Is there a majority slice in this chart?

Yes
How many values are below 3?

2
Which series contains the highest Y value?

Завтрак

================

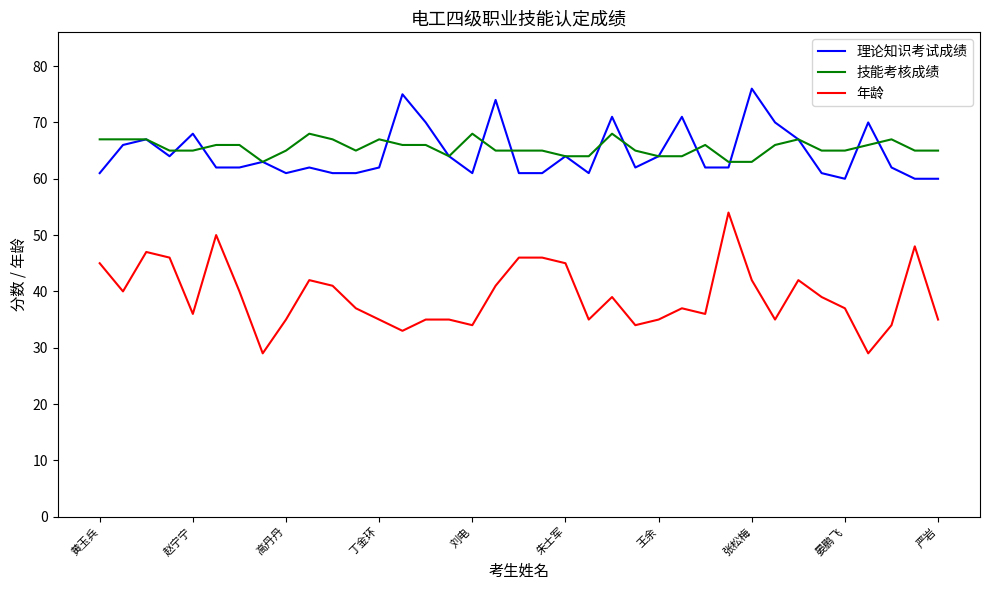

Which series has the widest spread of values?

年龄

================

ASSIGNMENT => Rewrite the part of the items that opens with the line containing "Is there a majority slice in this chart?" and closes with the line containing "Which series contains the highest Y value?", putting "data points" in place of "values" and changing nothing else.

THE ANSWER =>
Is there a majority slice in this chart?

Yes
How many data points are below 3?

2
Which series contains the highest Y value?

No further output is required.